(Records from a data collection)
'''

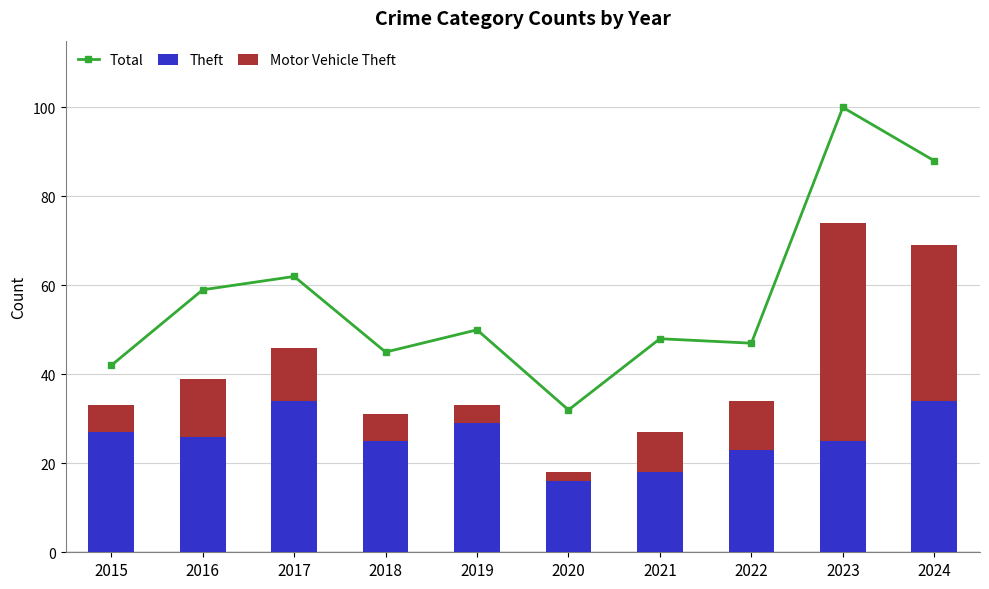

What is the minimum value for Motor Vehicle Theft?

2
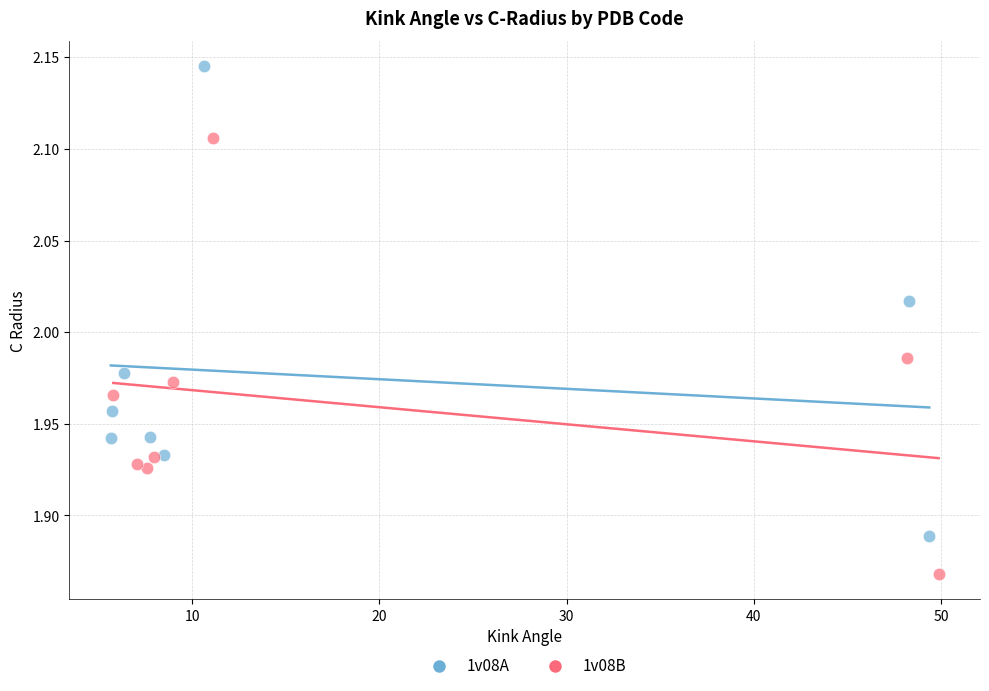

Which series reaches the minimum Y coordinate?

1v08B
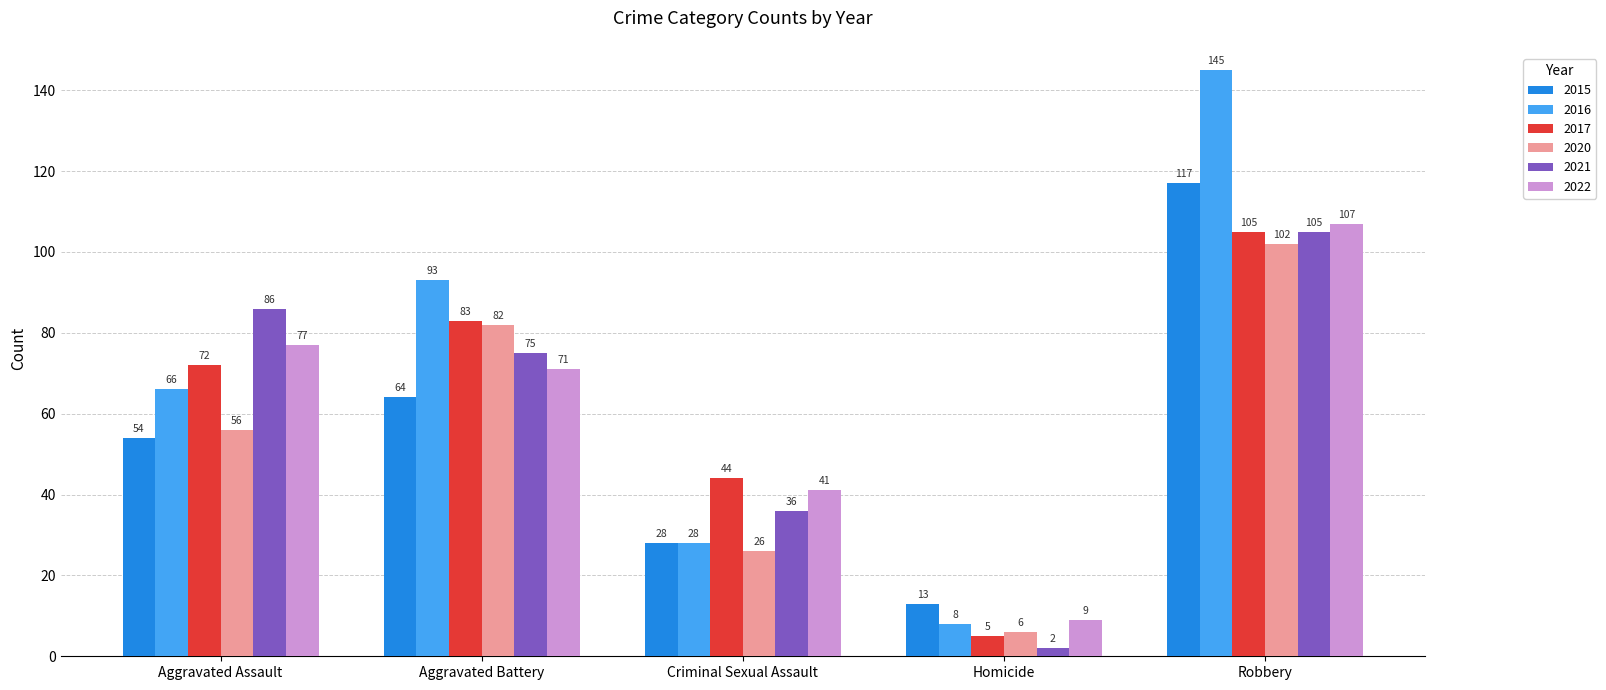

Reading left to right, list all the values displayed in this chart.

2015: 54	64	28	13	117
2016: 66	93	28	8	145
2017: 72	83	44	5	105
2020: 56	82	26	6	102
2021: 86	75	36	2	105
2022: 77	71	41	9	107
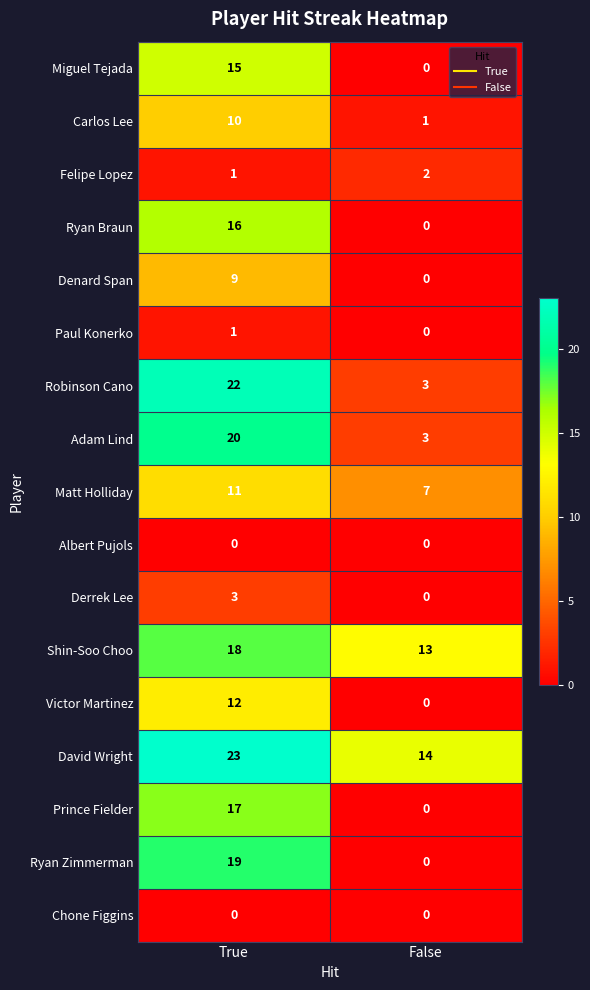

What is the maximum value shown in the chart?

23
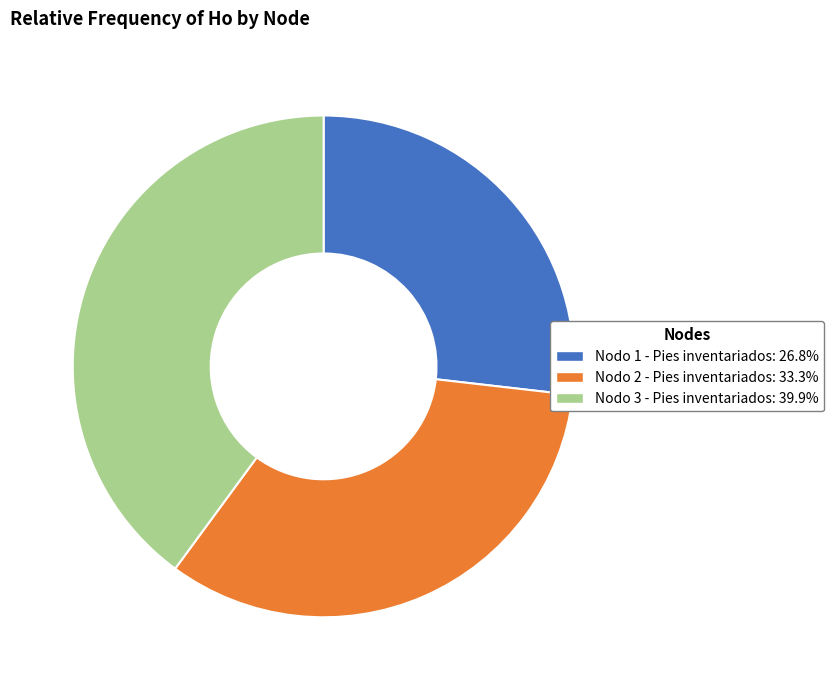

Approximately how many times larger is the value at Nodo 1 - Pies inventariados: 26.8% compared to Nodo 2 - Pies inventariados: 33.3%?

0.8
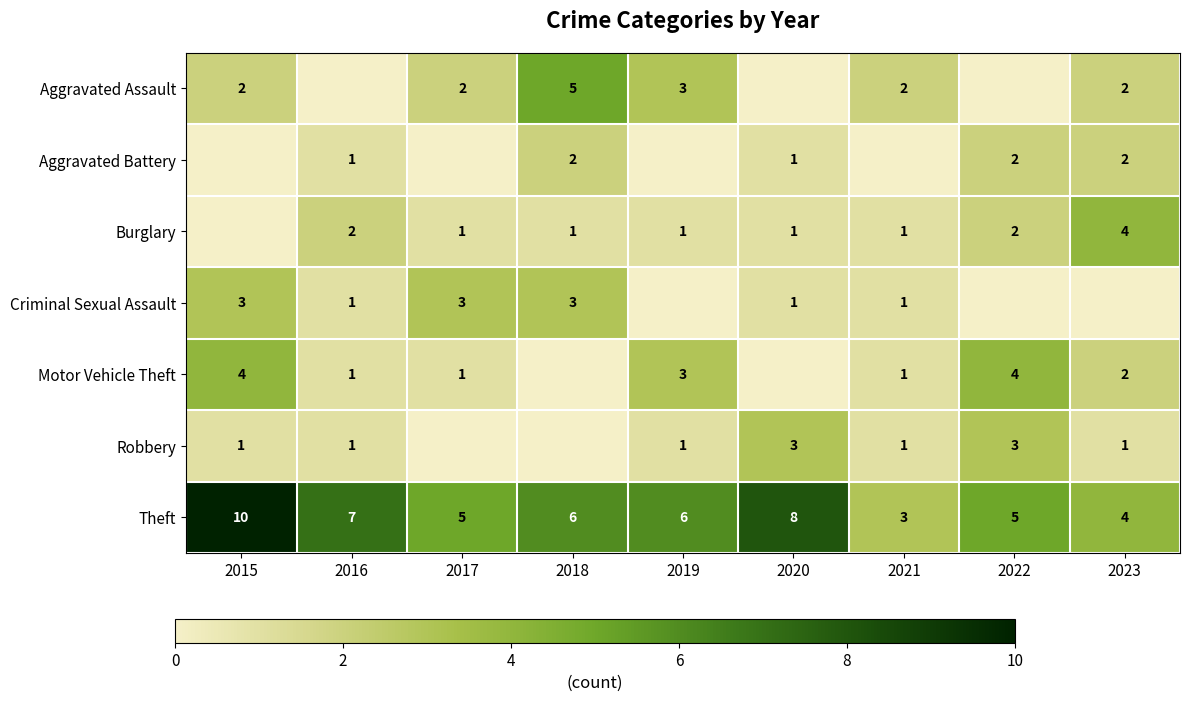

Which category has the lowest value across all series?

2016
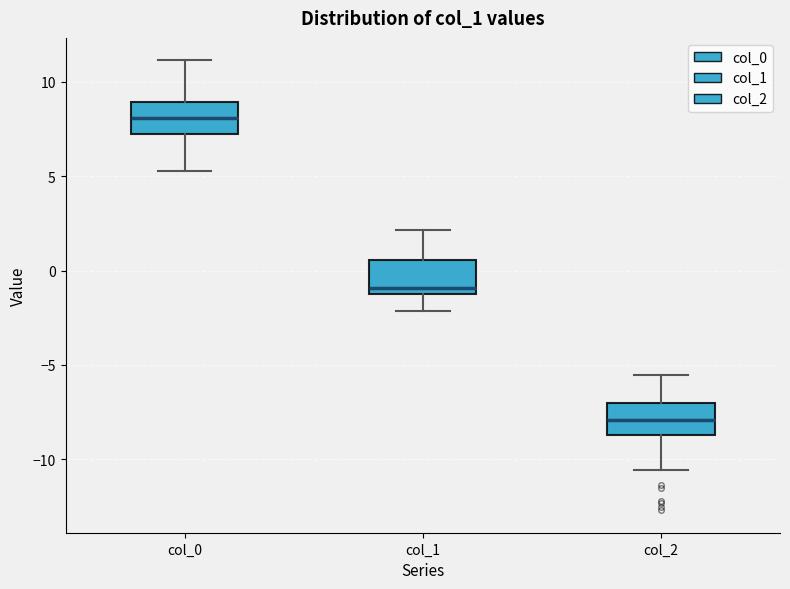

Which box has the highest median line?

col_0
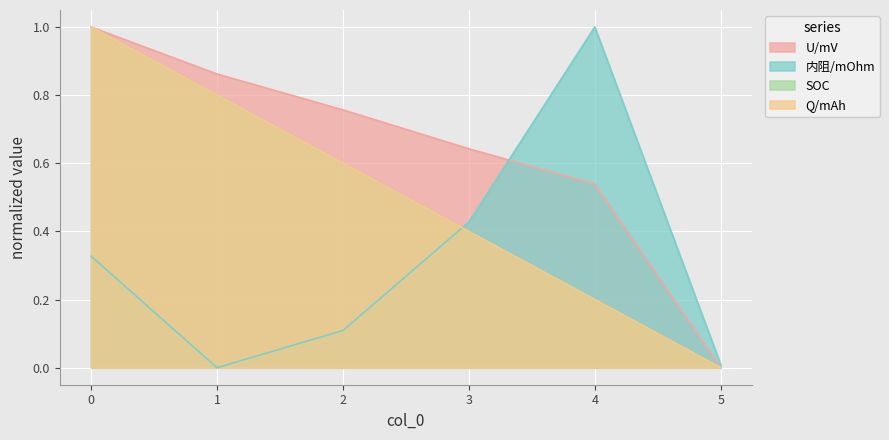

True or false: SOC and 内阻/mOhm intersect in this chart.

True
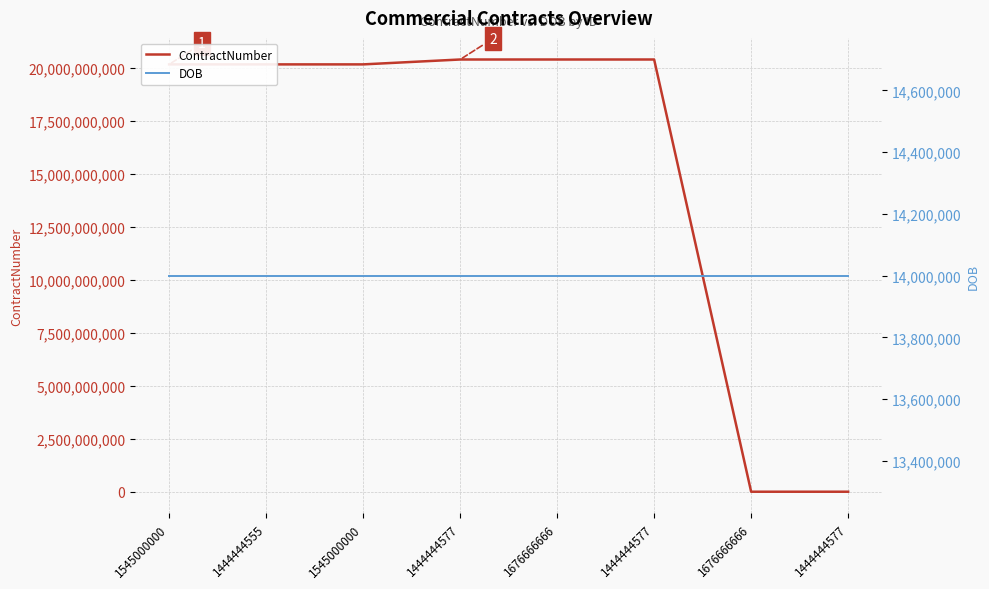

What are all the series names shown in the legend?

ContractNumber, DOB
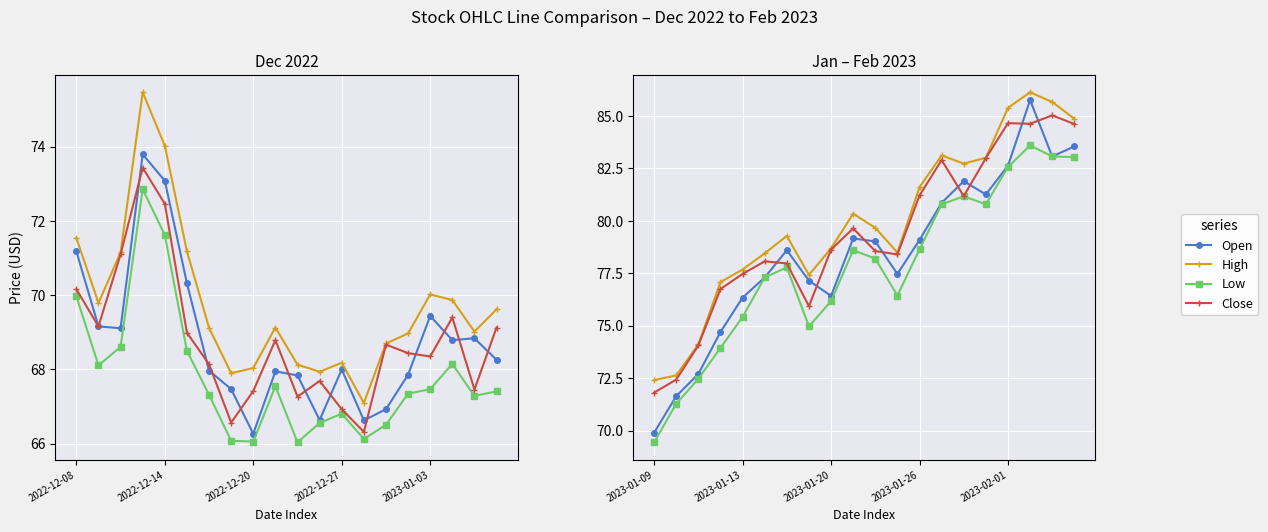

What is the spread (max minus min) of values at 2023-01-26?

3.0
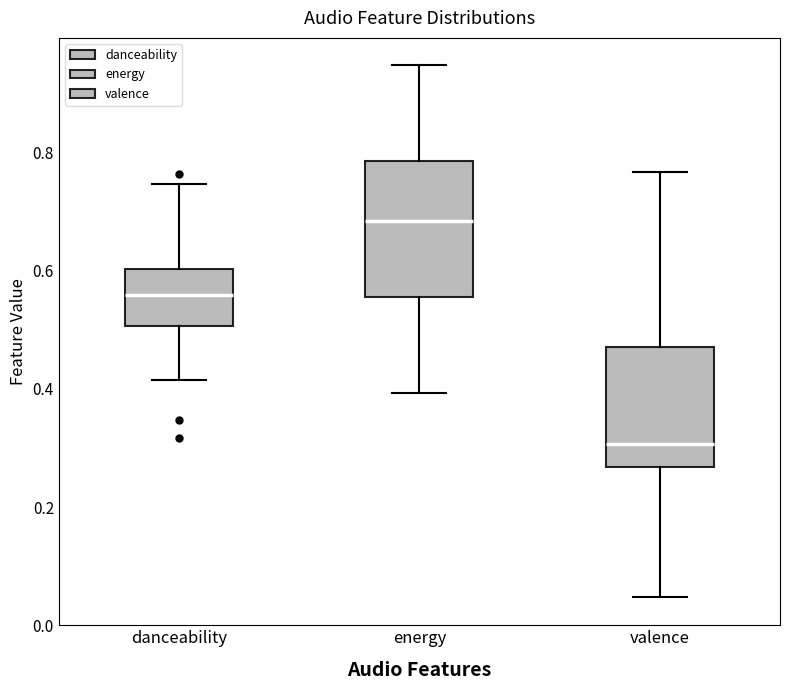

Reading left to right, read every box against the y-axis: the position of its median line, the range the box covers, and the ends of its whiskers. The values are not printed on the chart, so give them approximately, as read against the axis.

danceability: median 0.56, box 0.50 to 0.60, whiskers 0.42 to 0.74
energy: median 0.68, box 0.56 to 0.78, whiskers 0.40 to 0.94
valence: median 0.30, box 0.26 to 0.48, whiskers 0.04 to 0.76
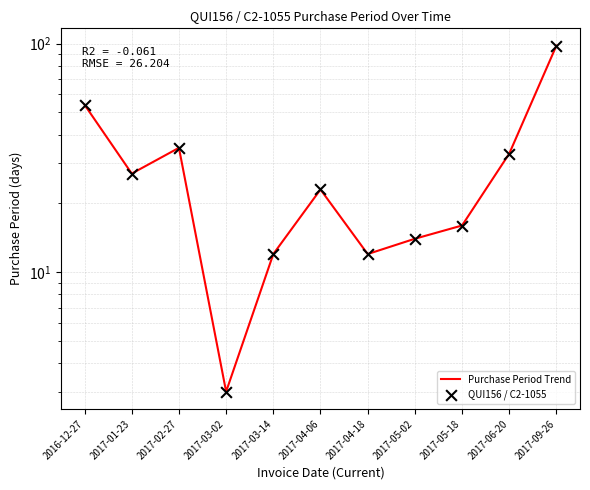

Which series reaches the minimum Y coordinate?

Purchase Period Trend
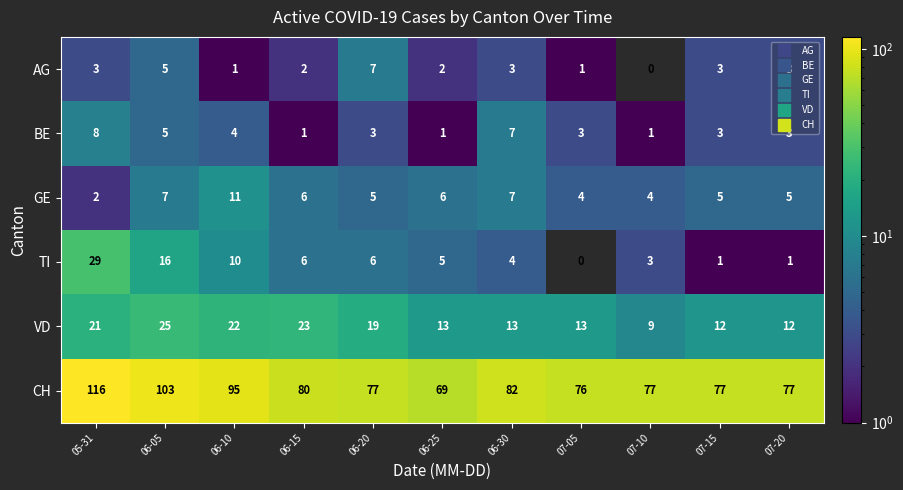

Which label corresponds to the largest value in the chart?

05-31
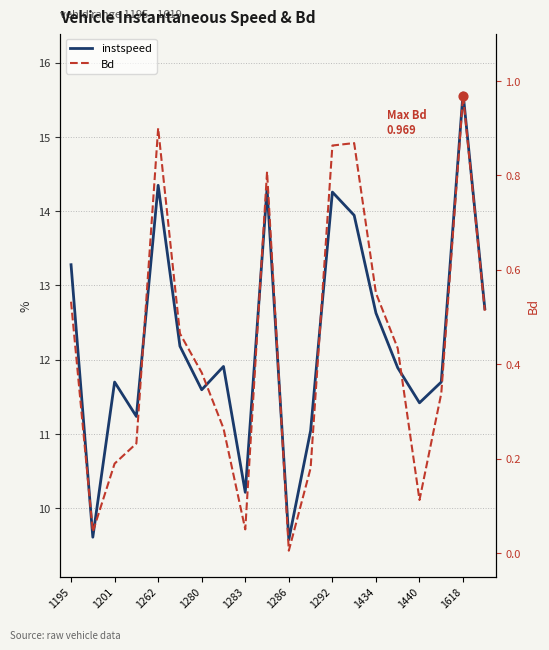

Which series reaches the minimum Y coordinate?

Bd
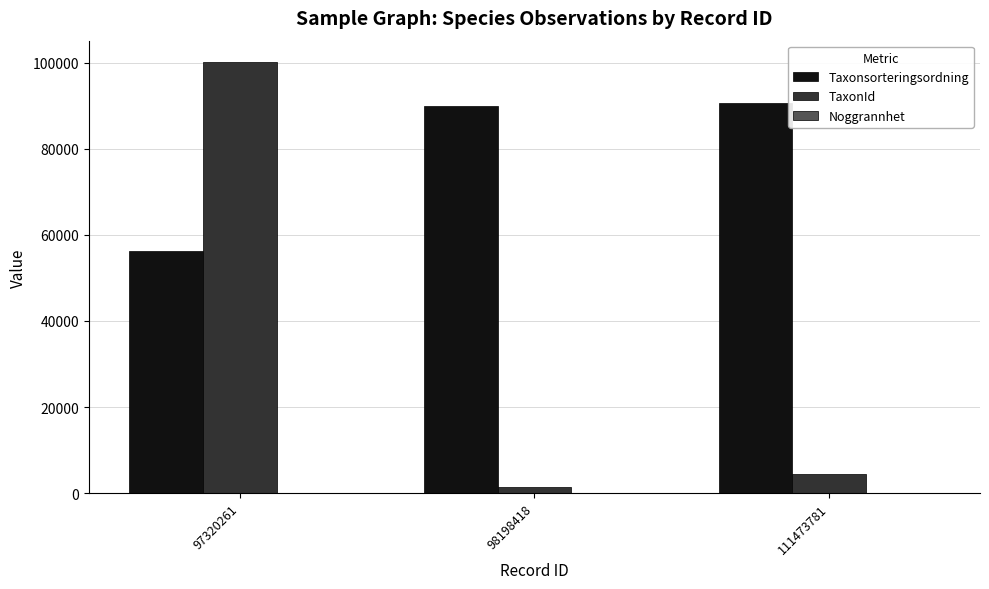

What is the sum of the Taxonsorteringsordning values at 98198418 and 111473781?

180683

'''

:: What you need to do ::
Quote the records from the line containing "Which label corresponds" through the end of the records, both ends included, without the pictures.

:: Reply to the exercise ::
Which label corresponds to the largest value in the chart?

05-31

Which series reaches the minimum Y coordinate?

Bd

What is the sum of the Taxonsorteringsordning values at 98198418 and 111473781?

180683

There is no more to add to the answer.